Show each line from the listing that includes the word "KiCad".
· · · · · · ·
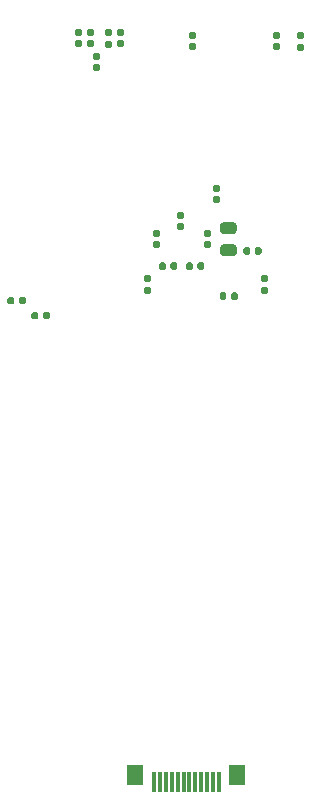
<source format=gbr>
%TF.GenerationSoftware,KiCad,Pcbnew,5.1.6*%
%TF.CreationDate,2021-05-06T17:12:19+02:00*%
%TF.ProjectId,nhci,6e686369-2e6b-4696-9361-645f70636258,rev?*%
%TF.SameCoordinates,Original*%
%TF.FileFunction,Paste,Bot*%
%TF.FilePolarity,Positive*%
%FSLAX46Y46*%
G04 Gerber Fmt 4.6, Leading zero omitted, Abs format (unit mm)*
G04 Created by KiCad (PCBNEW 5.1.6) date 2021-05-06 17:12:19*
%MOMM*%
%LPD*%
G01*
G04 APERTURE LIST*
%ADD10R,1.400000X1.700000*%
%ADD11R,0.300000X1.700000*%
G04 APERTURE END LIST*
%TO.C,R26*%
G36*
G01*
X53634000Y-130347500D02*
X53634000Y-130002500D01*
G75*
G02*
X53781500Y-129855000I147500J0D01*
G01*
X54076500Y-129855000D01*
G75*
G02*
X54224000Y-130002500I0J-147500D01*
G01*
X54224000Y-130347500D01*
G75*
G02*
X54076500Y-130495000I-147500J0D01*
G01*
X53781500Y-130495000D01*
G75*
G02*
X53634000Y-130347500I0J147500D01*
G01*
G37*
G36*
G01*
X52664000Y-130347500D02*
X52664000Y-130002500D01*
G75*
G02*
X52811500Y-129855000I147500J0D01*
G01*
X53106500Y-129855000D01*
G75*
G02*
X53254000Y-130002500I0J-147500D01*
G01*
X53254000Y-130347500D01*
G75*
G02*
X53106500Y-130495000I-147500J0D01*
G01*
X52811500Y-130495000D01*
G75*
G02*
X52664000Y-130347500I0J147500D01*
G01*
G37*
%TD*%
%TO.C,R25*%
G36*
G01*
X51602000Y-129077500D02*
X51602000Y-128732500D01*
G75*
G02*
X51749500Y-128585000I147500J0D01*
G01*
X52044500Y-128585000D01*
G75*
G02*
X52192000Y-128732500I0J-147500D01*
G01*
X52192000Y-129077500D01*
G75*
G02*
X52044500Y-129225000I-147500J0D01*
G01*
X51749500Y-129225000D01*
G75*
G02*
X51602000Y-129077500I0J147500D01*
G01*
G37*
G36*
G01*
X50632000Y-129077500D02*
X50632000Y-128732500D01*
G75*
G02*
X50779500Y-128585000I147500J0D01*
G01*
X51074500Y-128585000D01*
G75*
G02*
X51222000Y-128732500I0J-147500D01*
G01*
X51222000Y-129077500D01*
G75*
G02*
X51074500Y-129225000I-147500J0D01*
G01*
X50779500Y-129225000D01*
G75*
G02*
X50632000Y-129077500I0J147500D01*
G01*
G37*
%TD*%
D10*
%TO.C,U1*%
X70106000Y-169082000D03*
X61466000Y-169082000D03*
D11*
X63036000Y-169632000D03*
X63536000Y-169632000D03*
X64036000Y-169632000D03*
X64536000Y-169632000D03*
X65036000Y-169632000D03*
X65536000Y-169632000D03*
X66036000Y-169632000D03*
X66536000Y-169632000D03*
X67036000Y-169632000D03*
X67536000Y-169632000D03*
X68036000Y-169632000D03*
X68536000Y-169632000D03*
%TD*%
%TO.C,R9*%
G36*
G01*
X73233500Y-107101000D02*
X73578500Y-107101000D01*
G75*
G02*
X73726000Y-107248500I0J-147500D01*
G01*
X73726000Y-107543500D01*
G75*
G02*
X73578500Y-107691000I-147500J0D01*
G01*
X73233500Y-107691000D01*
G75*
G02*
X73086000Y-107543500I0J147500D01*
G01*
X73086000Y-107248500D01*
G75*
G02*
X73233500Y-107101000I147500J0D01*
G01*
G37*
G36*
G01*
X73233500Y-106131000D02*
X73578500Y-106131000D01*
G75*
G02*
X73726000Y-106278500I0J-147500D01*
G01*
X73726000Y-106573500D01*
G75*
G02*
X73578500Y-106721000I-147500J0D01*
G01*
X73233500Y-106721000D01*
G75*
G02*
X73086000Y-106573500I0J147500D01*
G01*
X73086000Y-106278500D01*
G75*
G02*
X73233500Y-106131000I147500J0D01*
G01*
G37*
%TD*%
%TO.C,R8*%
G36*
G01*
X66121500Y-107101000D02*
X66466500Y-107101000D01*
G75*
G02*
X66614000Y-107248500I0J-147500D01*
G01*
X66614000Y-107543500D01*
G75*
G02*
X66466500Y-107691000I-147500J0D01*
G01*
X66121500Y-107691000D01*
G75*
G02*
X65974000Y-107543500I0J147500D01*
G01*
X65974000Y-107248500D01*
G75*
G02*
X66121500Y-107101000I147500J0D01*
G01*
G37*
G36*
G01*
X66121500Y-106131000D02*
X66466500Y-106131000D01*
G75*
G02*
X66614000Y-106278500I0J-147500D01*
G01*
X66614000Y-106573500D01*
G75*
G02*
X66466500Y-106721000I-147500J0D01*
G01*
X66121500Y-106721000D01*
G75*
G02*
X65974000Y-106573500I0J147500D01*
G01*
X65974000Y-106278500D01*
G75*
G02*
X66121500Y-106131000I147500J0D01*
G01*
G37*
%TD*%
%TO.C,R7*%
G36*
G01*
X57993500Y-108879000D02*
X58338500Y-108879000D01*
G75*
G02*
X58486000Y-109026500I0J-147500D01*
G01*
X58486000Y-109321500D01*
G75*
G02*
X58338500Y-109469000I-147500J0D01*
G01*
X57993500Y-109469000D01*
G75*
G02*
X57846000Y-109321500I0J147500D01*
G01*
X57846000Y-109026500D01*
G75*
G02*
X57993500Y-108879000I147500J0D01*
G01*
G37*
G36*
G01*
X57993500Y-107909000D02*
X58338500Y-107909000D01*
G75*
G02*
X58486000Y-108056500I0J-147500D01*
G01*
X58486000Y-108351500D01*
G75*
G02*
X58338500Y-108499000I-147500J0D01*
G01*
X57993500Y-108499000D01*
G75*
G02*
X57846000Y-108351500I0J147500D01*
G01*
X57846000Y-108056500D01*
G75*
G02*
X57993500Y-107909000I147500J0D01*
G01*
G37*
%TD*%
%TO.C,R6*%
G36*
G01*
X60025500Y-106870000D02*
X60370500Y-106870000D01*
G75*
G02*
X60518000Y-107017500I0J-147500D01*
G01*
X60518000Y-107312500D01*
G75*
G02*
X60370500Y-107460000I-147500J0D01*
G01*
X60025500Y-107460000D01*
G75*
G02*
X59878000Y-107312500I0J147500D01*
G01*
X59878000Y-107017500D01*
G75*
G02*
X60025500Y-106870000I147500J0D01*
G01*
G37*
G36*
G01*
X60025500Y-105900000D02*
X60370500Y-105900000D01*
G75*
G02*
X60518000Y-106047500I0J-147500D01*
G01*
X60518000Y-106342500D01*
G75*
G02*
X60370500Y-106490000I-147500J0D01*
G01*
X60025500Y-106490000D01*
G75*
G02*
X59878000Y-106342500I0J147500D01*
G01*
X59878000Y-106047500D01*
G75*
G02*
X60025500Y-105900000I147500J0D01*
G01*
G37*
%TD*%
%TO.C,R5*%
G36*
G01*
X59009500Y-106893000D02*
X59354500Y-106893000D01*
G75*
G02*
X59502000Y-107040500I0J-147500D01*
G01*
X59502000Y-107335500D01*
G75*
G02*
X59354500Y-107483000I-147500J0D01*
G01*
X59009500Y-107483000D01*
G75*
G02*
X58862000Y-107335500I0J147500D01*
G01*
X58862000Y-107040500D01*
G75*
G02*
X59009500Y-106893000I147500J0D01*
G01*
G37*
G36*
G01*
X59009500Y-105923000D02*
X59354500Y-105923000D01*
G75*
G02*
X59502000Y-106070500I0J-147500D01*
G01*
X59502000Y-106365500D01*
G75*
G02*
X59354500Y-106513000I-147500J0D01*
G01*
X59009500Y-106513000D01*
G75*
G02*
X58862000Y-106365500I0J147500D01*
G01*
X58862000Y-106070500D01*
G75*
G02*
X59009500Y-105923000I147500J0D01*
G01*
G37*
%TD*%
%TO.C,R4*%
G36*
G01*
X75265500Y-107147000D02*
X75610500Y-107147000D01*
G75*
G02*
X75758000Y-107294500I0J-147500D01*
G01*
X75758000Y-107589500D01*
G75*
G02*
X75610500Y-107737000I-147500J0D01*
G01*
X75265500Y-107737000D01*
G75*
G02*
X75118000Y-107589500I0J147500D01*
G01*
X75118000Y-107294500D01*
G75*
G02*
X75265500Y-107147000I147500J0D01*
G01*
G37*
G36*
G01*
X75265500Y-106177000D02*
X75610500Y-106177000D01*
G75*
G02*
X75758000Y-106324500I0J-147500D01*
G01*
X75758000Y-106619500D01*
G75*
G02*
X75610500Y-106767000I-147500J0D01*
G01*
X75265500Y-106767000D01*
G75*
G02*
X75118000Y-106619500I0J147500D01*
G01*
X75118000Y-106324500D01*
G75*
G02*
X75265500Y-106177000I147500J0D01*
G01*
G37*
%TD*%
%TO.C,R3*%
G36*
G01*
X57485500Y-106870000D02*
X57830500Y-106870000D01*
G75*
G02*
X57978000Y-107017500I0J-147500D01*
G01*
X57978000Y-107312500D01*
G75*
G02*
X57830500Y-107460000I-147500J0D01*
G01*
X57485500Y-107460000D01*
G75*
G02*
X57338000Y-107312500I0J147500D01*
G01*
X57338000Y-107017500D01*
G75*
G02*
X57485500Y-106870000I147500J0D01*
G01*
G37*
G36*
G01*
X57485500Y-105900000D02*
X57830500Y-105900000D01*
G75*
G02*
X57978000Y-106047500I0J-147500D01*
G01*
X57978000Y-106342500D01*
G75*
G02*
X57830500Y-106490000I-147500J0D01*
G01*
X57485500Y-106490000D01*
G75*
G02*
X57338000Y-106342500I0J147500D01*
G01*
X57338000Y-106047500D01*
G75*
G02*
X57485500Y-105900000I147500J0D01*
G01*
G37*
%TD*%
%TO.C,R2*%
G36*
G01*
X56469500Y-106870000D02*
X56814500Y-106870000D01*
G75*
G02*
X56962000Y-107017500I0J-147500D01*
G01*
X56962000Y-107312500D01*
G75*
G02*
X56814500Y-107460000I-147500J0D01*
G01*
X56469500Y-107460000D01*
G75*
G02*
X56322000Y-107312500I0J147500D01*
G01*
X56322000Y-107017500D01*
G75*
G02*
X56469500Y-106870000I147500J0D01*
G01*
G37*
G36*
G01*
X56469500Y-105900000D02*
X56814500Y-105900000D01*
G75*
G02*
X56962000Y-106047500I0J-147500D01*
G01*
X56962000Y-106342500D01*
G75*
G02*
X56814500Y-106490000I-147500J0D01*
G01*
X56469500Y-106490000D01*
G75*
G02*
X56322000Y-106342500I0J147500D01*
G01*
X56322000Y-106047500D01*
G75*
G02*
X56469500Y-105900000I147500J0D01*
G01*
G37*
%TD*%
%TO.C,C20*%
G36*
G01*
X66715000Y-126156500D02*
X66715000Y-125811500D01*
G75*
G02*
X66862500Y-125664000I147500J0D01*
G01*
X67157500Y-125664000D01*
G75*
G02*
X67305000Y-125811500I0J-147500D01*
G01*
X67305000Y-126156500D01*
G75*
G02*
X67157500Y-126304000I-147500J0D01*
G01*
X66862500Y-126304000D01*
G75*
G02*
X66715000Y-126156500I0J147500D01*
G01*
G37*
G36*
G01*
X65745000Y-126156500D02*
X65745000Y-125811500D01*
G75*
G02*
X65892500Y-125664000I147500J0D01*
G01*
X66187500Y-125664000D01*
G75*
G02*
X66335000Y-125811500I0J-147500D01*
G01*
X66335000Y-126156500D01*
G75*
G02*
X66187500Y-126304000I-147500J0D01*
G01*
X65892500Y-126304000D01*
G75*
G02*
X65745000Y-126156500I0J147500D01*
G01*
G37*
%TD*%
%TO.C,C19*%
G36*
G01*
X65105500Y-122341000D02*
X65450500Y-122341000D01*
G75*
G02*
X65598000Y-122488500I0J-147500D01*
G01*
X65598000Y-122783500D01*
G75*
G02*
X65450500Y-122931000I-147500J0D01*
G01*
X65105500Y-122931000D01*
G75*
G02*
X64958000Y-122783500I0J147500D01*
G01*
X64958000Y-122488500D01*
G75*
G02*
X65105500Y-122341000I147500J0D01*
G01*
G37*
G36*
G01*
X65105500Y-121371000D02*
X65450500Y-121371000D01*
G75*
G02*
X65598000Y-121518500I0J-147500D01*
G01*
X65598000Y-121813500D01*
G75*
G02*
X65450500Y-121961000I-147500J0D01*
G01*
X65105500Y-121961000D01*
G75*
G02*
X64958000Y-121813500I0J147500D01*
G01*
X64958000Y-121518500D01*
G75*
G02*
X65105500Y-121371000I147500J0D01*
G01*
G37*
%TD*%
%TO.C,C18*%
G36*
G01*
X64429000Y-126156500D02*
X64429000Y-125811500D01*
G75*
G02*
X64576500Y-125664000I147500J0D01*
G01*
X64871500Y-125664000D01*
G75*
G02*
X65019000Y-125811500I0J-147500D01*
G01*
X65019000Y-126156500D01*
G75*
G02*
X64871500Y-126304000I-147500J0D01*
G01*
X64576500Y-126304000D01*
G75*
G02*
X64429000Y-126156500I0J147500D01*
G01*
G37*
G36*
G01*
X63459000Y-126156500D02*
X63459000Y-125811500D01*
G75*
G02*
X63606500Y-125664000I147500J0D01*
G01*
X63901500Y-125664000D01*
G75*
G02*
X64049000Y-125811500I0J-147500D01*
G01*
X64049000Y-126156500D01*
G75*
G02*
X63901500Y-126304000I-147500J0D01*
G01*
X63606500Y-126304000D01*
G75*
G02*
X63459000Y-126156500I0J147500D01*
G01*
G37*
%TD*%
%TO.C,R1*%
G36*
G01*
X71564000Y-124886500D02*
X71564000Y-124541500D01*
G75*
G02*
X71711500Y-124394000I147500J0D01*
G01*
X72006500Y-124394000D01*
G75*
G02*
X72154000Y-124541500I0J-147500D01*
G01*
X72154000Y-124886500D01*
G75*
G02*
X72006500Y-125034000I-147500J0D01*
G01*
X71711500Y-125034000D01*
G75*
G02*
X71564000Y-124886500I0J147500D01*
G01*
G37*
G36*
G01*
X70594000Y-124886500D02*
X70594000Y-124541500D01*
G75*
G02*
X70741500Y-124394000I147500J0D01*
G01*
X71036500Y-124394000D01*
G75*
G02*
X71184000Y-124541500I0J-147500D01*
G01*
X71184000Y-124886500D01*
G75*
G02*
X71036500Y-125034000I-147500J0D01*
G01*
X70741500Y-125034000D01*
G75*
G02*
X70594000Y-124886500I0J147500D01*
G01*
G37*
%TD*%
%TO.C,C17*%
G36*
G01*
X62656500Y-127341000D02*
X62311500Y-127341000D01*
G75*
G02*
X62164000Y-127193500I0J147500D01*
G01*
X62164000Y-126898500D01*
G75*
G02*
X62311500Y-126751000I147500J0D01*
G01*
X62656500Y-126751000D01*
G75*
G02*
X62804000Y-126898500I0J-147500D01*
G01*
X62804000Y-127193500D01*
G75*
G02*
X62656500Y-127341000I-147500J0D01*
G01*
G37*
G36*
G01*
X62656500Y-128311000D02*
X62311500Y-128311000D01*
G75*
G02*
X62164000Y-128163500I0J147500D01*
G01*
X62164000Y-127868500D01*
G75*
G02*
X62311500Y-127721000I147500J0D01*
G01*
X62656500Y-127721000D01*
G75*
G02*
X62804000Y-127868500I0J-147500D01*
G01*
X62804000Y-128163500D01*
G75*
G02*
X62656500Y-128311000I-147500J0D01*
G01*
G37*
%TD*%
%TO.C,C16*%
G36*
G01*
X68885750Y-124148000D02*
X69798250Y-124148000D01*
G75*
G02*
X70042000Y-124391750I0J-243750D01*
G01*
X70042000Y-124879250D01*
G75*
G02*
X69798250Y-125123000I-243750J0D01*
G01*
X68885750Y-125123000D01*
G75*
G02*
X68642000Y-124879250I0J243750D01*
G01*
X68642000Y-124391750D01*
G75*
G02*
X68885750Y-124148000I243750J0D01*
G01*
G37*
G36*
G01*
X68885750Y-122273000D02*
X69798250Y-122273000D01*
G75*
G02*
X70042000Y-122516750I0J-243750D01*
G01*
X70042000Y-123004250D01*
G75*
G02*
X69798250Y-123248000I-243750J0D01*
G01*
X68885750Y-123248000D01*
G75*
G02*
X68642000Y-123004250I0J243750D01*
G01*
X68642000Y-122516750D01*
G75*
G02*
X68885750Y-122273000I243750J0D01*
G01*
G37*
%TD*%
%TO.C,C15*%
G36*
G01*
X67391500Y-123888000D02*
X67736500Y-123888000D01*
G75*
G02*
X67884000Y-124035500I0J-147500D01*
G01*
X67884000Y-124330500D01*
G75*
G02*
X67736500Y-124478000I-147500J0D01*
G01*
X67391500Y-124478000D01*
G75*
G02*
X67244000Y-124330500I0J147500D01*
G01*
X67244000Y-124035500D01*
G75*
G02*
X67391500Y-123888000I147500J0D01*
G01*
G37*
G36*
G01*
X67391500Y-122918000D02*
X67736500Y-122918000D01*
G75*
G02*
X67884000Y-123065500I0J-147500D01*
G01*
X67884000Y-123360500D01*
G75*
G02*
X67736500Y-123508000I-147500J0D01*
G01*
X67391500Y-123508000D01*
G75*
G02*
X67244000Y-123360500I0J147500D01*
G01*
X67244000Y-123065500D01*
G75*
G02*
X67391500Y-122918000I147500J0D01*
G01*
G37*
%TD*%
%TO.C,C14*%
G36*
G01*
X72562500Y-127341000D02*
X72217500Y-127341000D01*
G75*
G02*
X72070000Y-127193500I0J147500D01*
G01*
X72070000Y-126898500D01*
G75*
G02*
X72217500Y-126751000I147500J0D01*
G01*
X72562500Y-126751000D01*
G75*
G02*
X72710000Y-126898500I0J-147500D01*
G01*
X72710000Y-127193500D01*
G75*
G02*
X72562500Y-127341000I-147500J0D01*
G01*
G37*
G36*
G01*
X72562500Y-128311000D02*
X72217500Y-128311000D01*
G75*
G02*
X72070000Y-128163500I0J147500D01*
G01*
X72070000Y-127868500D01*
G75*
G02*
X72217500Y-127721000I147500J0D01*
G01*
X72562500Y-127721000D01*
G75*
G02*
X72710000Y-127868500I0J-147500D01*
G01*
X72710000Y-128163500D01*
G75*
G02*
X72562500Y-128311000I-147500J0D01*
G01*
G37*
%TD*%
%TO.C,C13*%
G36*
G01*
X69175000Y-128351500D02*
X69175000Y-128696500D01*
G75*
G02*
X69027500Y-128844000I-147500J0D01*
G01*
X68732500Y-128844000D01*
G75*
G02*
X68585000Y-128696500I0J147500D01*
G01*
X68585000Y-128351500D01*
G75*
G02*
X68732500Y-128204000I147500J0D01*
G01*
X69027500Y-128204000D01*
G75*
G02*
X69175000Y-128351500I0J-147500D01*
G01*
G37*
G36*
G01*
X70145000Y-128351500D02*
X70145000Y-128696500D01*
G75*
G02*
X69997500Y-128844000I-147500J0D01*
G01*
X69702500Y-128844000D01*
G75*
G02*
X69555000Y-128696500I0J147500D01*
G01*
X69555000Y-128351500D01*
G75*
G02*
X69702500Y-128204000I147500J0D01*
G01*
X69997500Y-128204000D01*
G75*
G02*
X70145000Y-128351500I0J-147500D01*
G01*
G37*
%TD*%
%TO.C,C12*%
G36*
G01*
X63073500Y-123888000D02*
X63418500Y-123888000D01*
G75*
G02*
X63566000Y-124035500I0J-147500D01*
G01*
X63566000Y-124330500D01*
G75*
G02*
X63418500Y-124478000I-147500J0D01*
G01*
X63073500Y-124478000D01*
G75*
G02*
X62926000Y-124330500I0J147500D01*
G01*
X62926000Y-124035500D01*
G75*
G02*
X63073500Y-123888000I147500J0D01*
G01*
G37*
G36*
G01*
X63073500Y-122918000D02*
X63418500Y-122918000D01*
G75*
G02*
X63566000Y-123065500I0J-147500D01*
G01*
X63566000Y-123360500D01*
G75*
G02*
X63418500Y-123508000I-147500J0D01*
G01*
X63073500Y-123508000D01*
G75*
G02*
X62926000Y-123360500I0J147500D01*
G01*
X62926000Y-123065500D01*
G75*
G02*
X63073500Y-122918000I147500J0D01*
G01*
G37*
%TD*%
%TO.C,C11*%
G36*
G01*
X68153500Y-120055000D02*
X68498500Y-120055000D01*
G75*
G02*
X68646000Y-120202500I0J-147500D01*
G01*
X68646000Y-120497500D01*
G75*
G02*
X68498500Y-120645000I-147500J0D01*
G01*
X68153500Y-120645000D01*
G75*
G02*
X68006000Y-120497500I0J147500D01*
G01*
X68006000Y-120202500D01*
G75*
G02*
X68153500Y-120055000I147500J0D01*
G01*
G37*
G36*
G01*
X68153500Y-119085000D02*
X68498500Y-119085000D01*
G75*
G02*
X68646000Y-119232500I0J-147500D01*
G01*
X68646000Y-119527500D01*
G75*
G02*
X68498500Y-119675000I-147500J0D01*
G01*
X68153500Y-119675000D01*
G75*
G02*
X68006000Y-119527500I0J147500D01*
G01*
X68006000Y-119232500D01*
G75*
G02*
X68153500Y-119085000I147500J0D01*
G01*
G37*
%TD*%
M02*

</source>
· · · · · · ·
• YOUR RESPONSE:
%TF.GenerationSoftware,KiCad,Pcbnew,5.1.6*%
G04 Created by KiCad (PCBNEW 5.1.6) date 2021-05-06 17:12:19*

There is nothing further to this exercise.